The chief finding, according to the writers, was that ending all admissions preferences– for athletes, legacy kids, and minorities– would cut the number of black students at elite colleges by two-thirds, and Hispanic enrollment by one-half. Ending just legacy and athletic preferences, meanwhile– something often proposed by egalitarians– would, on its own, not help black and Hispanic students much.

But Li's complaint draws attention to other aspects of the study: Asian-American students faced by far the lowest admissions rates of any ethnic group (17.6 percent, compared with 23.8 percent for whites, 33.7 percent for blacks, and 26.8 percent for Hispanics). What's more, contrary to the Office of Civil Rights report from 1990, legacy and athletic preferences trimmed Asian-American enrollment by only a few percentage points.

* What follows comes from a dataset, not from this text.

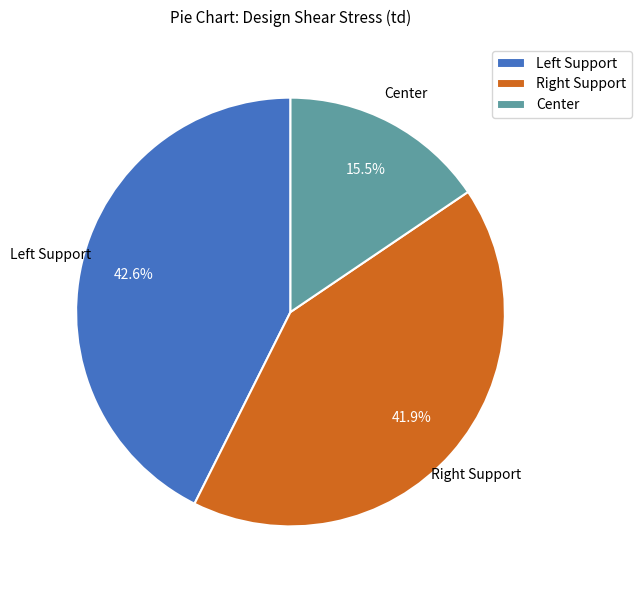

Rank the categories by value from highest to lowest.

Left Support, Right Support, Center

But if preferences based on race, legacy status, and athletic talent were all done away with, Asian-American enrollment would jump 40 percent (while white enrollment would drop by 1 percent). To Li, it seems Asian-Americans alone bear the burden of affirmative action.

Espenshade declined to answer questions about the study, saying via e-mail that he only wished to state "the obvious: academic merit is not the only kind of merit that elite college admission officers consider in making admission decisions."

Li no doubt faces a difficult road in proving discrimination, given that elite colleges turn down many stellar applicants, but his complaint has touched a nerve.

"[T]here can be good reasons for the disproportionately low acceptance rates for many Asians," one self-identified Yale student wrote on the online news site Inside Higher Ed, discussing Li's case. "Top-tier schools...look not only for good grades but for an interesting student who will bring something of value to the community."

That sounds a lot like what admissions officers say, but there's a whiff of something else, too. The less-pleasant subtext is what Li's complaint is all about.